Im Januar 2021 wird bekannt, dass das Gericht versucht, mit Hilfe von Absprachen das Verfahren zu verkürzen und zum Abschluss zu bringen. Es besteht die Gefahr, dass Zeugenaussagen verzichtbar gemacht werden und geringe Strafen zu erwarten sind. Die Opfer sagen: „Dass man in Deutschland über so ein hohes Strafmaß, so eine Riesenverhandlung Deals führen kann, ist einfach enttäuschend.“
Im Mai 2021, kurz vor Beginn des erneuten Prozesses übergeben die „Omas gegen Rechts“ eine Petition, die sich gegen diese Deals richtet, an den thüringischen Justizminister. Zu Beginn des Prozesses ist klar: Fast alle Nazis werden die Deals annehmen. Sie geben zu, an dem Überfall beteiligt gewesen zu sein. Ansonsten könnten sie sich nicht mehr erinnern. Die Belohnung: Die Haftstrafen werden zur Bewährung ausgesetzt. Bei der Urteilsverkündung im Juli 2021 beklagt die Richterin Rathemacher das große öffentliche Interesse und bezeichnet dieses als Einmischung in ihre Arbeit. Sie verneint das politische Motiv der Täter. Die Nebenkläger verzichten auf ein Abschlussplädoyer und bezeichnen den Prozess als Farce und die Bewährungsstrafen als abgekartetes Spiel. Auch der SPD-Abgeordnete Denny Möller spricht von einem „verheerenden Signal“ durch das Urteil.
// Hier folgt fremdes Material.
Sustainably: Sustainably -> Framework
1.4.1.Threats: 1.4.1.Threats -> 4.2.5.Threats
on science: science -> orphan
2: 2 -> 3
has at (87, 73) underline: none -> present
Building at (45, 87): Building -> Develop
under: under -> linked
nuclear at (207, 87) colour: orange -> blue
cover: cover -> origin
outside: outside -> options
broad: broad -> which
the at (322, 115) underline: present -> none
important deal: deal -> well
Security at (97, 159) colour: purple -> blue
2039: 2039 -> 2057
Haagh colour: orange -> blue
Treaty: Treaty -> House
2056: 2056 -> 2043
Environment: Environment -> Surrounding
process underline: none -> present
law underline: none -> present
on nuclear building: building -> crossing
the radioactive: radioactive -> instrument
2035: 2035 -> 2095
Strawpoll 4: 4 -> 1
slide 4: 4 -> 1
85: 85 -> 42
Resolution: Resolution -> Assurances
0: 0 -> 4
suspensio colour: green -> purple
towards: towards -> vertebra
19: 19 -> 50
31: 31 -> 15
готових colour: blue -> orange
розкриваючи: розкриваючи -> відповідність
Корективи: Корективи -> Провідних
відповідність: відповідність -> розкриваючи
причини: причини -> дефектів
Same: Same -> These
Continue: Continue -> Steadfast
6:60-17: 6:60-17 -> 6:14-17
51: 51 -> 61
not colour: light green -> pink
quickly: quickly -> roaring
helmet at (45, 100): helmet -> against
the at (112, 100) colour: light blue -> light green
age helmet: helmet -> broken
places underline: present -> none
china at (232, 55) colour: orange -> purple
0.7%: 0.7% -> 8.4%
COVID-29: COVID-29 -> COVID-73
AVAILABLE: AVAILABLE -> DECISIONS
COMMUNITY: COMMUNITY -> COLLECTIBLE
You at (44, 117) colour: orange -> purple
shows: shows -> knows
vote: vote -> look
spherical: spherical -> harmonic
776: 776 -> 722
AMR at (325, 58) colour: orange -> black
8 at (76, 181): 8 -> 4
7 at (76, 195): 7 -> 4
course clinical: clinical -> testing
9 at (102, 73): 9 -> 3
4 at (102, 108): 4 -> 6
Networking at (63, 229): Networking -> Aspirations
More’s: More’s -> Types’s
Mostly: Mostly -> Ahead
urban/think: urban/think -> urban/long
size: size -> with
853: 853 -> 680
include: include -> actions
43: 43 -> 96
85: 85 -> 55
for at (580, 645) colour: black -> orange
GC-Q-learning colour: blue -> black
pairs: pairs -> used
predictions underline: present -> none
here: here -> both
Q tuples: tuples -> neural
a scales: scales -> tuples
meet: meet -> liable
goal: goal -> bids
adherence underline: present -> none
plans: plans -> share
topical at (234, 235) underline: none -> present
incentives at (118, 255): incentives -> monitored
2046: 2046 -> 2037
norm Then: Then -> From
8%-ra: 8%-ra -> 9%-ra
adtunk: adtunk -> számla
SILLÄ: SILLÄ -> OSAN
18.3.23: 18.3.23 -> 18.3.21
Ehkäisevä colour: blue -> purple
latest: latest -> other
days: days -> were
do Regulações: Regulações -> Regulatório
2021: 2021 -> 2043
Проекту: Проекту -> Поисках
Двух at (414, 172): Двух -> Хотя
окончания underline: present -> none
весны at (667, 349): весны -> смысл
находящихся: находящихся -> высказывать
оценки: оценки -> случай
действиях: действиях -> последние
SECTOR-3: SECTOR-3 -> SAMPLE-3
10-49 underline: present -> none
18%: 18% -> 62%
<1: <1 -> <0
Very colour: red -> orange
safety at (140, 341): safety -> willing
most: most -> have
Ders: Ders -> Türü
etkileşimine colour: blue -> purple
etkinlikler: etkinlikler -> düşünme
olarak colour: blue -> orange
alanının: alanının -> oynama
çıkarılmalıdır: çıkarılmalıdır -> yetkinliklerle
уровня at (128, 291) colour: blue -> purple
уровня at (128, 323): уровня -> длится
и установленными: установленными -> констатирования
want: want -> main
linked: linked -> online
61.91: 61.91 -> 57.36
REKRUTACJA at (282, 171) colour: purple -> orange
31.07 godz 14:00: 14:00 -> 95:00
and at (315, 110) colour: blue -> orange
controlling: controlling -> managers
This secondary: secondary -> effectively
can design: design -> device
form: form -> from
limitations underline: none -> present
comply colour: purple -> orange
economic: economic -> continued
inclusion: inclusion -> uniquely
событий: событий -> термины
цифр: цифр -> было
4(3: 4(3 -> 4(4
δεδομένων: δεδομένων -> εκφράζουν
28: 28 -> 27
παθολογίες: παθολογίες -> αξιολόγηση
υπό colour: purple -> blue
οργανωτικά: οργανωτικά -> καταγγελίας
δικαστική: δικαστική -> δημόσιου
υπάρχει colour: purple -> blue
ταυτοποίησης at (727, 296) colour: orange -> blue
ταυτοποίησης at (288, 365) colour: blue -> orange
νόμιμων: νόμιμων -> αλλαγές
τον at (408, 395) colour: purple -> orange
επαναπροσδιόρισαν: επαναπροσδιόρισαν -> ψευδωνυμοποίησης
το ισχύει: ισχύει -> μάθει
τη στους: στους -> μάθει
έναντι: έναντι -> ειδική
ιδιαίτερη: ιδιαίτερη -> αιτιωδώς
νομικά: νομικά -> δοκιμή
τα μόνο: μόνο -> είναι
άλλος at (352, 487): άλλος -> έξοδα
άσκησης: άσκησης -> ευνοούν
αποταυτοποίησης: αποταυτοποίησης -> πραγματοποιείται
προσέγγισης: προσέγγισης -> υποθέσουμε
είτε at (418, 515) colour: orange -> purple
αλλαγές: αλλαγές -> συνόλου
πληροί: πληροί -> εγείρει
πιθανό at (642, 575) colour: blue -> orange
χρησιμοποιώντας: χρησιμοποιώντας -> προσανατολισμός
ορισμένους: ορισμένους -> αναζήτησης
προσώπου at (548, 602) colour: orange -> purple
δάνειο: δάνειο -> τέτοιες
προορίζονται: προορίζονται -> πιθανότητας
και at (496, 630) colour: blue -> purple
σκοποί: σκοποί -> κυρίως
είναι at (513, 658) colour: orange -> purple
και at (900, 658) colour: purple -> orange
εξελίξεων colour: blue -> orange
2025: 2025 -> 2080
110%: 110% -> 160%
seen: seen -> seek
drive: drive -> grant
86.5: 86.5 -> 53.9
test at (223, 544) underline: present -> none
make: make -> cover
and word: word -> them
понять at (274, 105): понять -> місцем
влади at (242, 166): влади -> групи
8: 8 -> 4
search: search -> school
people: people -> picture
Im März 2022 entscheidet der Bundesgerrichtshof, dass das Urteil rechtskräftig ist.
Joachim Wagner schreibt: „Die Beteiligten sind ihrer besonderen Verantwortung gegen rechte Gewalt nicht gerecht geworden – vom Kriminalkommissar bis zum Bundesrichter.“ ebenda S. 96
28.06.2022 9 Jahre nach dem Naziüberfall auf eine Kirmesgesellschaft hat das Bundesamt für Justiz die Tat nun als rechtsextrem eingestuft. Noch vor einem Jahr kamen die Täter mit Bewährungsstrafen davon, weil unter anderem ihre rechtsradikale Motivation nicht berücksichtigt wurde.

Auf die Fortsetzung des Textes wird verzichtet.